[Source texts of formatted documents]
○ ○ ○ ○ ○
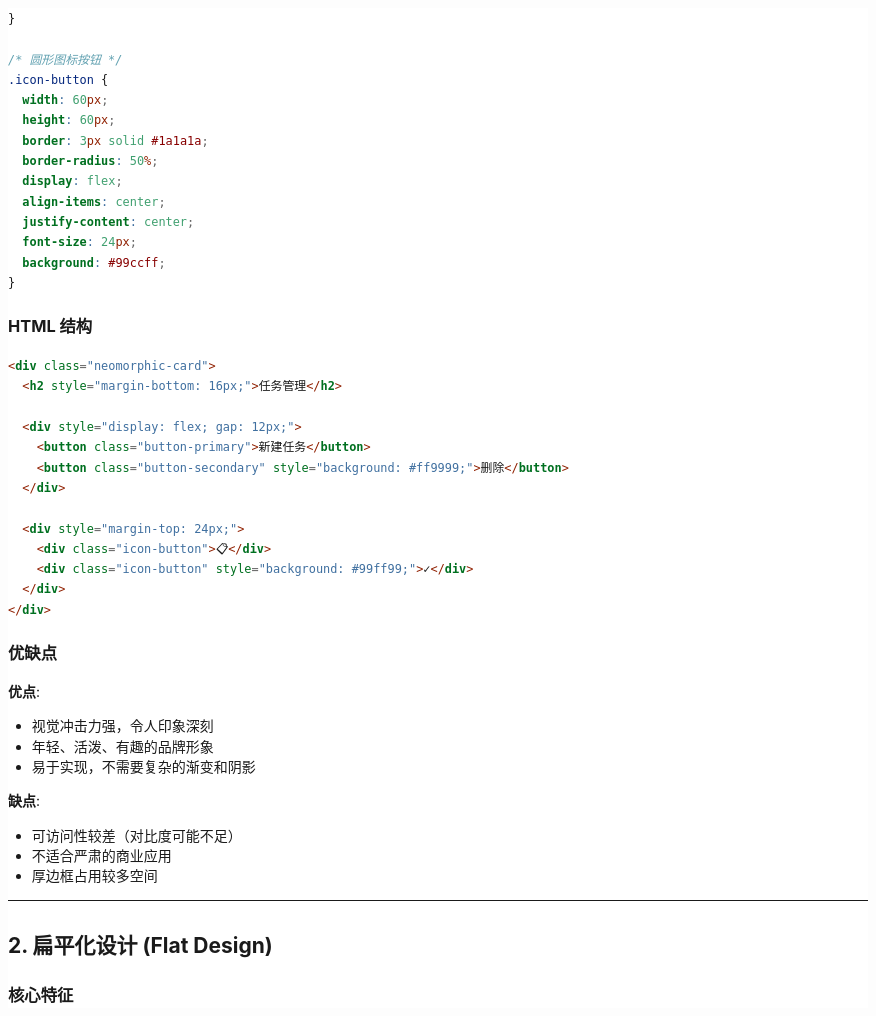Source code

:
 ```css
}

/* 圆形图标按钮 */
.icon-button {
  width: 60px;
  height: 60px;
  border: 3px solid #1a1a1a;
  border-radius: 50%;
  display: flex;
  align-items: center;
  justify-content: center;
  font-size: 24px;
  background: #99ccff;
}
```

### HTML 结构

```html
<div class="neomorphic-card">
  <h2 style="margin-bottom: 16px;">任务管理</h2>

  <div style="display: flex; gap: 12px;">
    <button class="button-primary">新建任务</button>
    <button class="button-secondary" style="background: #ff9999;">删除</button>
  </div>

  <div style="margin-top: 24px;">
    <div class="icon-button">📋</div>
    <div class="icon-button" style="background: #99ff99;">✓</div>
  </div>
</div>
```

### 优缺点

**优点**:
- 视觉冲击力强，令人印象深刻
- 年轻、活泼、有趣的品牌形象
- 易于实现，不需要复杂的渐变和阴影

**缺点**:
- 可访问性较差（对比度可能不足）
- 不适合严肃的商业应用
- 厚边框占用较多空间

---

## 2. 扁平化设计 (Flat Design)

### 核心特征
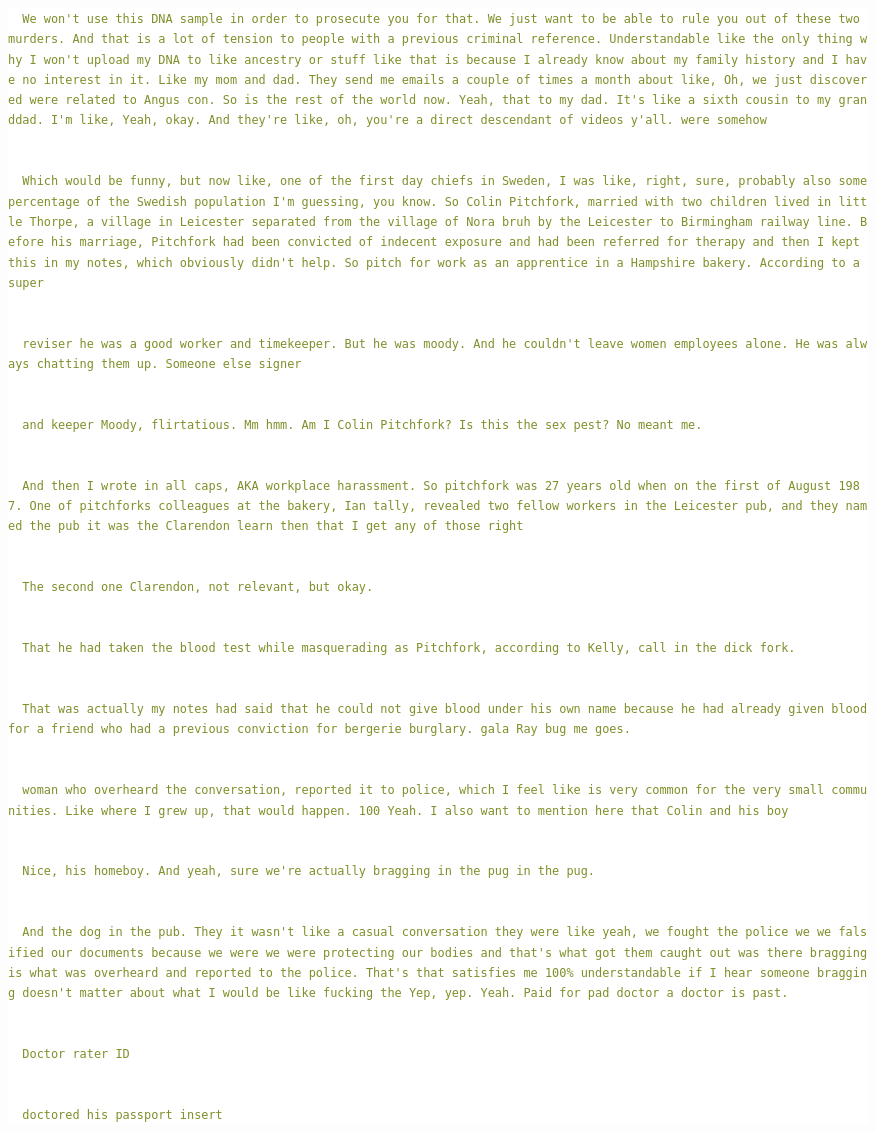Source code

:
 ```yaml
  We won't use this DNA sample in order to prosecute you for that. We just want to be able to rule you out of these two murders. And that is a lot of tension to people with a previous criminal reference. Understandable like the only thing why I won't upload my DNA to like ancestry or stuff like that is because I already know about my family history and I have no interest in it. Like my mom and dad. They send me emails a couple of times a month about like, Oh, we just discovered were related to Angus con. So is the rest of the world now. Yeah, that to my dad. It's like a sixth cousin to my granddad. I'm like, Yeah, okay. And they're like, oh, you're a direct descendant of videos y'all. were somehow


  Which would be funny, but now like, one of the first day chiefs in Sweden, I was like, right, sure, probably also some percentage of the Swedish population I'm guessing, you know. So Colin Pitchfork, married with two children lived in little Thorpe, a village in Leicester separated from the village of Nora bruh by the Leicester to Birmingham railway line. Before his marriage, Pitchfork had been convicted of indecent exposure and had been referred for therapy and then I kept this in my notes, which obviously didn't help. So pitch for work as an apprentice in a Hampshire bakery. According to a super


  reviser he was a good worker and timekeeper. But he was moody. And he couldn't leave women employees alone. He was always chatting them up. Someone else signer


  and keeper Moody, flirtatious. Mm hmm. Am I Colin Pitchfork? Is this the sex pest? No meant me.


  And then I wrote in all caps, AKA workplace harassment. So pitchfork was 27 years old when on the first of August 1987. One of pitchforks colleagues at the bakery, Ian tally, revealed two fellow workers in the Leicester pub, and they named the pub it was the Clarendon learn then that I get any of those right


  The second one Clarendon, not relevant, but okay.


  That he had taken the blood test while masquerading as Pitchfork, according to Kelly, call in the dick fork.


  That was actually my notes had said that he could not give blood under his own name because he had already given blood for a friend who had a previous conviction for bergerie burglary. gala Ray bug me goes.


  woman who overheard the conversation, reported it to police, which I feel like is very common for the very small communities. Like where I grew up, that would happen. 100 Yeah. I also want to mention here that Colin and his boy


  Nice, his homeboy. And yeah, sure we're actually bragging in the pug in the pug.


  And the dog in the pub. They it wasn't like a casual conversation they were like yeah, we fought the police we we falsified our documents because we were we were protecting our bodies and that's what got them caught out was there bragging is what was overheard and reported to the police. That's that satisfies me 100% understandable if I hear someone bragging doesn't matter about what I would be like fucking the Yep, yep. Yeah. Paid for pad doctor a doctor is past.


  Doctor rater ID


  doctored his passport insert
```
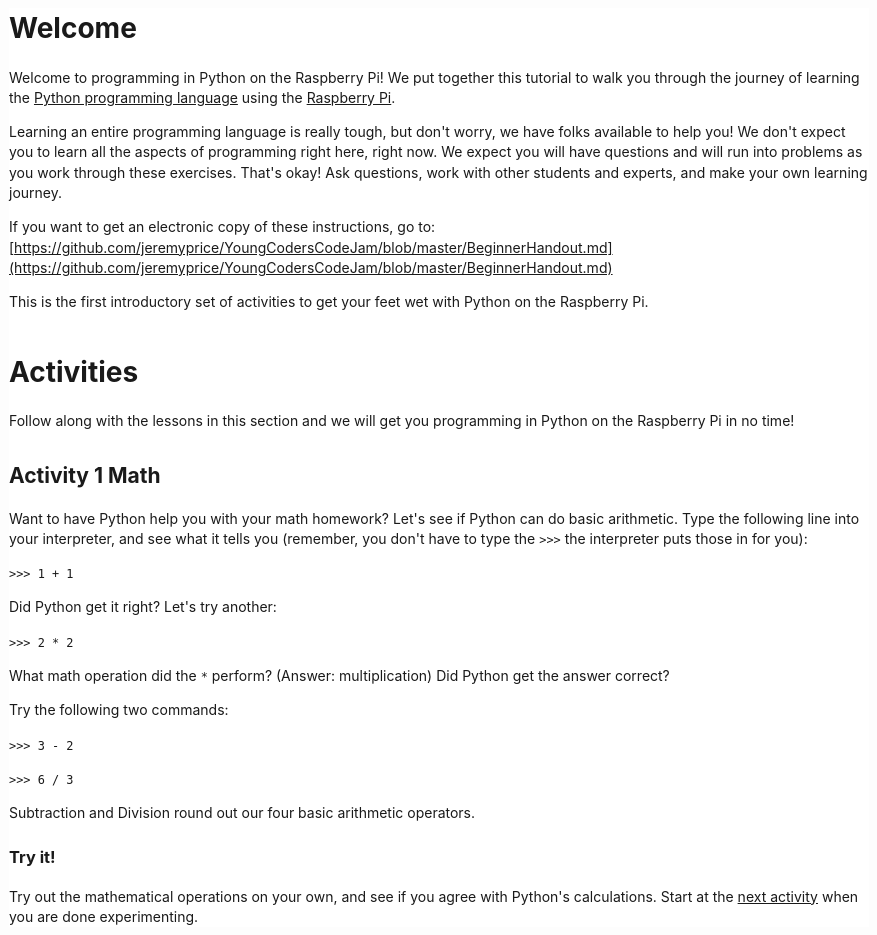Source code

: # Welcome
Welcome to programming in Python on the Raspberry Pi!  We put together this tutorial to walk you through the journey of learning the [Python programming language](https://www.python.org) using the [Raspberry Pi](https://www.rasberrypi.org).

Learning an entire programming language is really tough, but don't worry, we have folks available to help you!  We don't expect you to learn all the aspects of programming right here, right now.  We expect you will have questions and will run into problems as you work through these exercises.  That's okay!  Ask questions, work with other students and experts, and make your own learning journey.

If you want to get an electronic copy of these instructions, go to: [https://github.com/jeremyprice/YoungCodersCodeJam/blob/master/BeginnerHandout.md](https://github.com/jeremyprice/YoungCodersCodeJam/blob/master/BeginnerHandout.md)

This is the first introductory set of activities to get your feet wet with Python on the Raspberry Pi.

# Activities
Follow along with the lessons in this section and we will get you programming in Python on the Raspberry Pi in no time!

## Activity 1  Math
Want to have Python help you with your math homework?  Let's see if Python can do basic arithmetic.  Type the following line into your interpreter, and see what it tells you (remember, you don't have to type the `>>>` the interpreter puts those in for you):

```
>>> 1 + 1
```

Did Python get it right?  Let's try another:

```
>>> 2 * 2
```

What math operation did the `*` perform? (Answer: multiplication)  Did Python get the answer correct?

Try the following two commands:

```
>>> 3 - 2
```

```
>>> 6 / 3
```

Subtraction and Division round out our four basic arithmetic operators.

### Try it!
Try out the mathematical operations on your own, and see if you agree with Python's calculations.  Start at the [next activity](#activity-2--integers-and-decimals) when you are done experimenting.
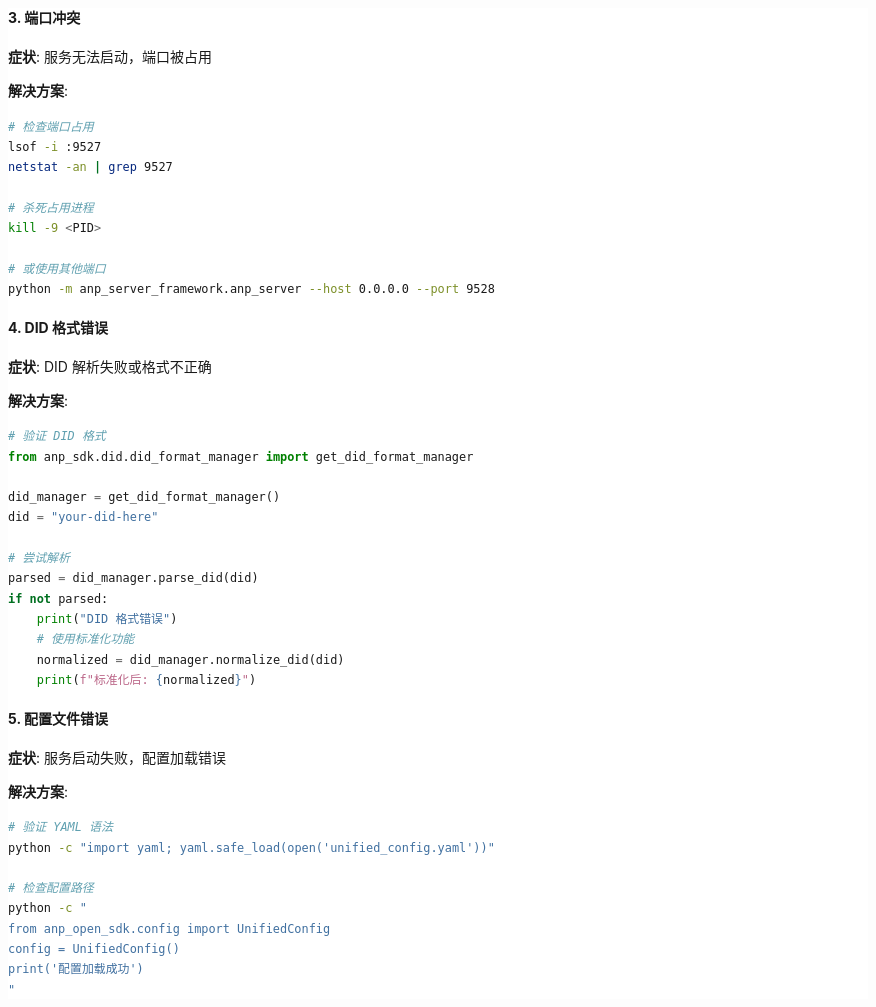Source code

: #### 3. 端口冲突

**症状**: 服务无法启动，端口被占用

**解决方案**:
```bash
# 检查端口占用
lsof -i :9527
netstat -an | grep 9527

# 杀死占用进程
kill -9 <PID>

# 或使用其他端口
python -m anp_server_framework.anp_server --host 0.0.0.0 --port 9528
```

#### 4. DID 格式错误

**症状**: DID 解析失败或格式不正确

**解决方案**:

```python
# 验证 DID 格式
from anp_sdk.did.did_format_manager import get_did_format_manager

did_manager = get_did_format_manager()
did = "your-did-here"

# 尝试解析
parsed = did_manager.parse_did(did)
if not parsed:
    print("DID 格式错误")
    # 使用标准化功能
    normalized = did_manager.normalize_did(did)
    print(f"标准化后: {normalized}")
```

#### 5. 配置文件错误

**症状**: 服务启动失败，配置加载错误

**解决方案**:
```bash
# 验证 YAML 语法
python -c "import yaml; yaml.safe_load(open('unified_config.yaml'))"

# 检查配置路径
python -c "
from anp_open_sdk.config import UnifiedConfig
config = UnifiedConfig()
print('配置加载成功')
"
```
○ ○ ○ ○ ○
▶ [What the task asks]
Which lines above include the word "bakery"? Show each one.

▶ [Output for this task]
  Which would be funny, but now like, one of the first day chiefs in Sweden, I was like, right, sure, probably also some percentage of the Swedish population I'm guessing, you know. So Colin Pitchfork, married with two children lived in little Thorpe, a village in Leicester separated from the village of Nora bruh by the Leicester to Birmingham railway line. Before his marriage, Pitchfork had been convicted of indecent exposure and had been referred for therapy and then I kept this in my notes, which obviously didn't help. So pitch for work as an apprentice in a Hampshire bakery. According to a super
  And then I wrote in all caps, AKA workplace harassment. So pitchfork was 27 years old when on the first of August 1987. One of pitchforks colleagues at the bakery, Ian tally, revealed two fellow workers in the Leicester pub, and they named the pub it was the Clarendon learn then that I get any of those right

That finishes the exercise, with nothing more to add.